A caixa originalmente incluía uma AWP chamada Doodle Lore como skin Classified. Dias após o lançamento, o artista Danidem denunciou que o design do dragão havia sido usado sem sua permissão. A Valve agiu rápido: removeu a Doodle Lore e a substituiu pela AWP Duality — também criada por Madara. Todas as Doodle Lore já abertas foram convertidas automaticamente na nova skin.
De repente, o tatuador tinha duas skins na mesma caixa. E ambas carregavam serpentes. A Neoqueen com suas cobras entrelaçadas na rainha. A Duality com duas serpentes — uma vermelha, uma dourada — representando lados opostos. O portfólio involuntário de um tatuador dentro de uma única caixa.

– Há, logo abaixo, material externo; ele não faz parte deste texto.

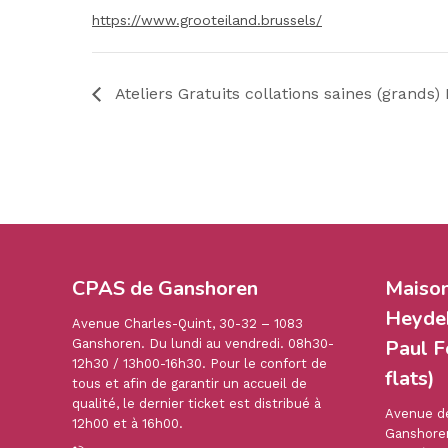
https://www.grooteiland.brussels/
Ateliers Gratuits collations saines (grands)
CPAS de Ganshoren
Maiso
Heydek
Avenue Charles-Quint, 30-32 – 1083
Paul F
Ganshoren. Du lundi au vendredi. 08h30-
12h30 / 13h00-16h30. Pour le confort de
flats)
tous et afin de garantir un accueil de
qualité, le dernier ticket est distribué à
Avenue de
12h00 et à 16h00.
Ganshoren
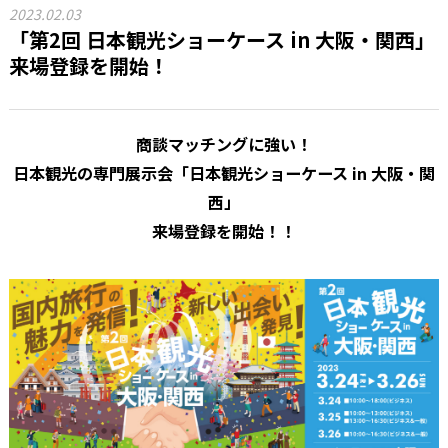
2023.02.03
「第2回 日本観光ショーケース in 大阪・関西」
来場登録を開始！
商談マッチングに強い！
日本観光の専門展示会「日本観光ショーケース
in
大阪・関
西」
来場登録を開始！！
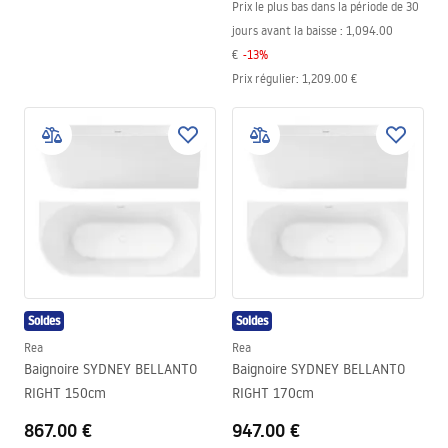
Prix le plus bas dans la période de 30
jours avant la baisse :
1,094.00
€
-
13
%
Prix régulier
:
1,209.00 €
Soldes
Soldes
Rea
Rea
Baignoire SYDNEY BELLANTO
Baignoire SYDNEY BELLANTO
RIGHT 150cm
RIGHT 170cm
867.00 €
947.00 €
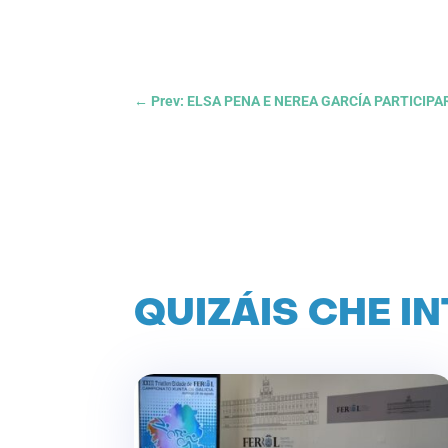
←
Prev: ELSA PENA E NEREA GARCÍA PARTICIP
QUIZÁIS CHE I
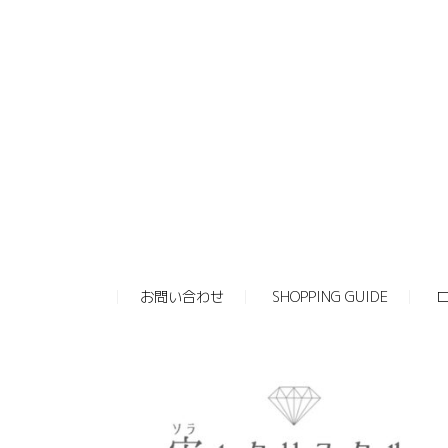
お問い合わせ
SHOPPING GUIDE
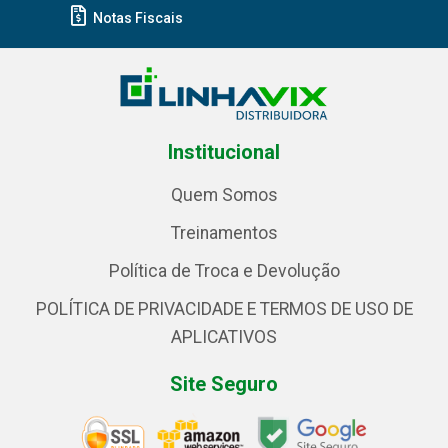
Notas Fiscais
Institucional
Quem Somos
Treinamentos
Política de Troca e Devolução
POLÍTICA DE PRIVACIDADE E TERMOS DE USO DE
APLICATIVOS
Site Seguro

Madara descreveu a Duality como "uma visão desajeitada originada de tatuagens" — um design mais antigo, de antes de refinar suas habilidades. A pele que ele preferiria não mostrar, ao lado da pele que representava quem ele tinha se tornado. A dualidade mais honesta não estava na AWP. Estava na distância entre as duas skins do mesmo artista.
"Custom crafted for all your rushing needs."

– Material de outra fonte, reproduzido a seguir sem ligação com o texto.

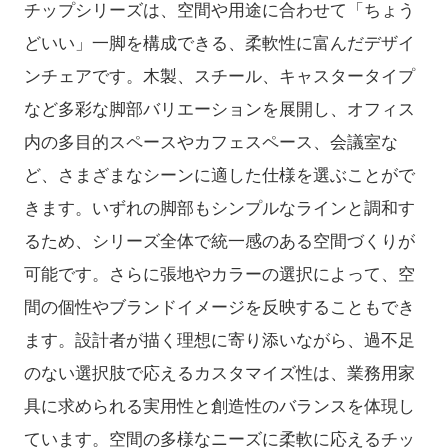
チップシリーズは、空間や用途に合わせて「ちょう
どいい」一脚を構成できる、柔軟性に富んだデザイ
ンチェアです。木製、スチール、キャスタータイプ
など多彩な脚部バリエーションを展開し、オフィス
内の多目的スペースやカフェスペース、会議室な
ど、さまざまなシーンに適した仕様を選ぶことがで
きます。いずれの脚部もシンプルなラインと調和す
るため、シリーズ全体で統一感のある空間づくりが
可能です。さらに張地やカラーの選択によって、空
間の個性やブランドイメージを反映することもでき
ます。設計者が描く理想に寄り添いながら、過不足
のない選択肢で応えるカスタマイズ性は、業務用家
具に求められる実用性と創造性のバランスを体現し
ています。空間の多様なニーズに柔軟に応えるチッ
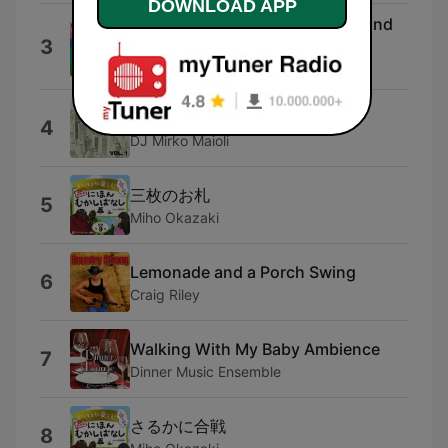
DOWNLOAD APP
Luminary for Healing Strength and
3
Wellness
Meditator
Bylot
4
DJ Mirko Maioli
三枚のお札
5
Miho Okazaki
Lemonade and a Porch Swing
6
Craig Riley
Walking With My Baby Ambience
7
Dinner Music Ensemble
さるかに合戦
8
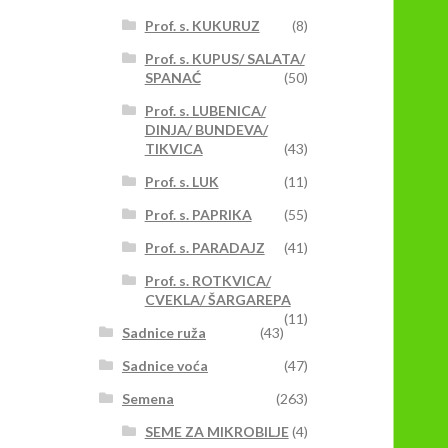
Prof. s. KUKURUZ
(8)
Prof. s. KUPUS/ SALATA/
SPANAĆ
(50)
Prof. s. LUBENICA/
DINJA/ BUNDEVA/
TIKVICA
(43)
Prof. s. LUK
(11)
Prof. s. PAPRIKA
(55)
Prof. s. PARADAJZ
(41)
Prof. s. ROTKVICA/
CVEKLA/ ŠARGAREPA
(11)
Sadnice ruža
(43)
Sadnice voća
(47)
Semena
(263)
SEME ZA MIKROBILJE
(4)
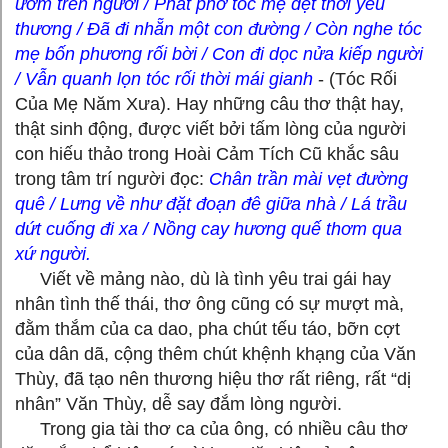
ướm trên người / Phất phơ tóc mẹ dệt thời yêu
thương / Đã đi nhẵn một con đường / Còn nghe tóc
mẹ bốn phương rối bời / Con đi dọc nửa kiếp người
/ Vẫn quanh lọn tóc rối thời mái gianh
- (Tóc Rối
Của Mẹ Năm Xưa). Hay những câu thơ thật hay,
thật sinh động, được viết bởi tấm lòng của người
con hiếu thảo trong Hoài Cảm Tích Cũ khắc sâu
trong tâm trí người đọc:
Chân trần mài vẹt đường
quê / Lưng về như đặt đoạn đê giữa nhà / Lá trầu
dứt cuống đi xa / Nồng cay hương quế thơm qua
xứ người.
Viết về mảng nào, dù là tình yêu trai gái hay
nhân tình thế thái, thơ ông cũng có sự mượt mà,
đằm thắm của ca dao, pha chút tếu táo, bỡn cợt
của dân dã, cộng thêm chút khệnh khạng của Văn
Thùy, đã tạo nên thương hiệu thơ rất riêng, rất “dị
nhân” Văn Thùy, dễ say đắm lòng người.
Trong gia tài thơ ca của ông, có nhiều câu thơ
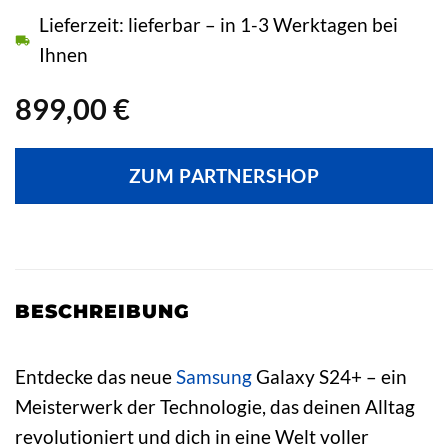
Lieferzeit: lieferbar – in 1-3 Werktagen bei
Ihnen
899,00
€
ZUM PARTNERSHOP
BESCHREIBUNG
Entdecke das neue
Samsung
Galaxy S24+ – ein
Meisterwerk der Technologie, das deinen Alltag
revolutioniert und dich in eine Welt voller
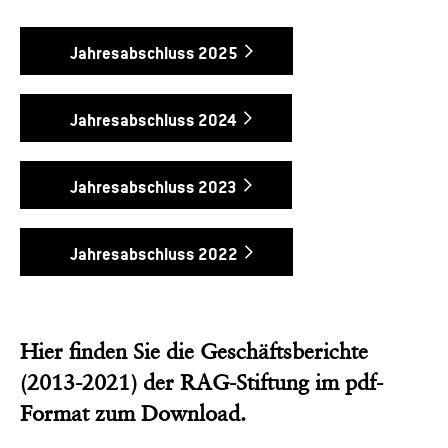
Jahresabschluss 2025
Jahresabschluss 2024
Jahresabschluss 2023
Jahresabschluss 2022
Hier finden Sie die Geschäftsberichte
(2013-2021) der RAG-Stiftung im pdf-
Format zum Download.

O flavor text soa como slogan de marca de luxo. "Custom crafted" — feito à mão, sob medida, artesanal. O tipo de linguagem que acompanha relógios suíços e ternos italianos. "For all your rushing needs" — cinco jogadores correndo em direção ao bombsite com 50 balas cada, segurando mouse1, torcendo para que o spray acerte algo antes que o outro lado reaja.
A P90 é a ferramenta desse caos. 900 tiros por minuto, magazine de 50 balas, recuo gerenciável o suficiente para que "apontar na direção geral do inimigo" funcione. O flavor text veste essa brutalidade de grife. É propaganda de luxo para a tática que jogadores de rank alto consideram a antítese da habilidade. "Custom crafted" — como se cada bala fosse costurada à mão. "For all your rushing needs" — como se rushar fosse uma necessidade sofisticada que merece tratamento premium.
Mas a ironia tem uma camada a mais. "Custom crafted" descreve exatamente o que Madara fazia. Um tatuador trabalha sob medida — cada peça é única, desenhada para um cliente específico, adaptada a um corpo específico. A P90 Neoqueen É custom crafted. É trabalho artesanal de quem vivia de personalizar pele. O flavor text não está sendo irônico com a skin. Está sendo irônico com a arma.
A P90 Asiimov carrega ficção científica. A P90 Freight carrega grafite de rua. A P90 Neoqueen carrega tatuagem. A mesma arma, três movimentos artísticos distintos. A P90, com seu corpo liso e curvas contínuas que nenhuma outra SMG oferece, é o canvas que absorve qualquer escola — e a Neoqueen prova que o estilo mais pessoal de todos, o que normalmente exige pele humana, funciona igualmente bem em polímero virtual.
Madara largou a agulha, mas não largou o ofício. A Neoqueen tem rosto de mulher, serpentes, cores saturadas, contornos ousados — o vocabulário exato que ele dominava antes de trocar a pele pelo pixel. E quando a Valve precisou de uma skin emergencial para substituir a Doodle Lore na mesma caixa, foi outro design de Madara que preencheu a lacuna. O tatuador que arriscou tudo terminou com duas serpentes na mesma caixa e uma prova de que o ofício que ele deixou para trás nunca realmente saiu de suas mãos.